Akamai Launches Japan Data Center to Combat DDoS Attacks
U.S. remains leading origin of DDoS attacks, but attacks from Asia Pacific are rising
December 18, 2014
The voracity of Distributed Denial of Service attacks is causing content delivery network provider Akamai Technologies to expand its global network. The company has opened a data center in Japan to improve its DDoS prevention capabilities. The data center was launched in early October and is now fully operational.
It is in a region where Akamai has seen an increase in DDoS attacks. Regional "DDoS scrubbing" centers are located close to where DDoS attacks originate as part of the strategy. Two additional regional data centers will come online in 2015, one in Japan and another in the EMEA region.
A DDoS attack makes a machine or network unavailable by flooding the victim with requests so that legitimate users can’t access services properly. The “distributed” part means more than one person, or bot, attacking at once. Akamai notes that there’s been a big increase in DDoS attacks recently.
In addition to helping effectively distribute content at high performance to distributed end users, there is a growing security play for the CDN provider. Akamai uses its network to identify and stop unwanted traffic such as DDoS. At the data center, malicious traffic will be "scrubbed" before the remaining clean traffic routes back to the network.
The U.S. is still the biggest source of these attacks, accounting for nearly a quarter. However, attacks originating from Asia Pacific have increased over the last 18 months, according to Akamai’s State of Security and quarterly State of the Internet reports. (form required). These numbers are surging due to DDoS-related malware.
Akamai needs a lot of distributed capacity in order to effectively provide its services. The company usually chooses the most connected colocation data centers in a given market. As of last September, it had 150,000 servers embedded inside networks in over 90 countries.
The company views its breadth of infrastructure as a differentiator in the CDN space and security as a growth area, according to Greg Lord, who oversees enterprise product marketing at Akamai.
The third quarter was record setting for DDoS attacks. Average peak bandwidth increased 80 percent, compared to the previous quarter, and 389 percent from the same period a year ago. There was a 321 Gigabits per second (Gbps) attack and 16 other attacks that each peaked above 100 Gbps.
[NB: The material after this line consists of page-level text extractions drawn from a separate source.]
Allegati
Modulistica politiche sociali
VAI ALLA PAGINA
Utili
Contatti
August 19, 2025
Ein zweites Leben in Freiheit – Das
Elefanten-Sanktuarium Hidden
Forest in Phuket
There have been several recent high-profile DDoS attacks. One recent victim in Japan was Sony. In addition to the recent big hack, the Playstation Network underwent a DDoS attack affecting services. Hosting provider 1&1 was hit with a DDoS attack earlier this month, which took its service down for 12 hours.
Emerging markets follow the U.S. in terms of attack origination. China accounts for 20 percent and Brazil accounts for 18 percent. Japan is seventh with 4 percent.
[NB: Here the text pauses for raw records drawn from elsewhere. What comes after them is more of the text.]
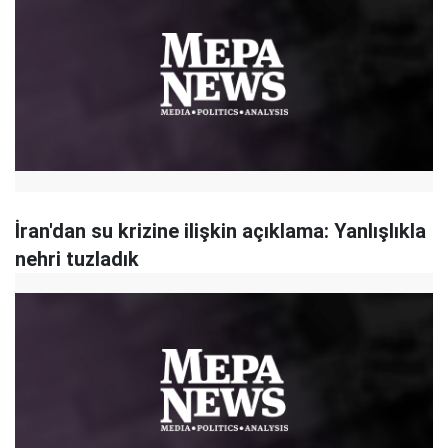
İran'dan su krizine ilişkin açıklama: Yanlışlıkla
nehri tuzladık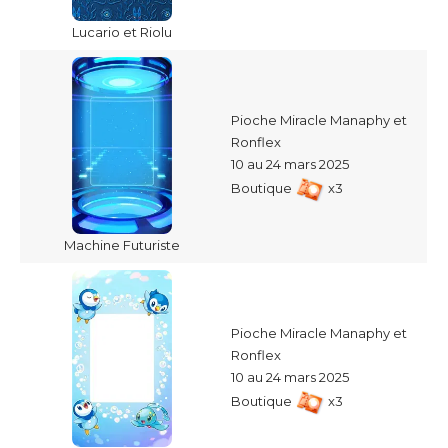
Lucario et Riolu
Pioche Miracle Manaphy et
Ronflex
10 au 24 mars 2025
Boutique
x3
Machine Futuriste
Pioche Miracle Manaphy et
Ronflex
10 au 24 mars 2025
Boutique
x3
"This new state-of-the-art data center improves network performance for our clients in Japan while significantly increasing network capacity in the Asia Pacific region," said John Summers, vice president, Security Business Unit, Akamai. "Locating another scrubbing center in Japan also enables more clients to access Akamai's global DDoS mitigation network."
Akamai is the leader in the CDN space, but has seen increasing competition and pricing pressure. As traffic increases, CDN’s role in enabling a good end user experience and secure delivery increases too.
Other commercial CDN providers include Limelight Networks, Amazon Web Services, Microsoft Azure, Level 3, Internap and Rackspace, among many others.. Recent entrants to the larger CDN space include Fastly who which focuses on dynamic content, and Instart Logic, which raised $26 million for its “CDN Replacement” technology.
Another provider Highwinds recapitalized and raised several rounds, and Edgecast Networks was recently acquired by Verizon.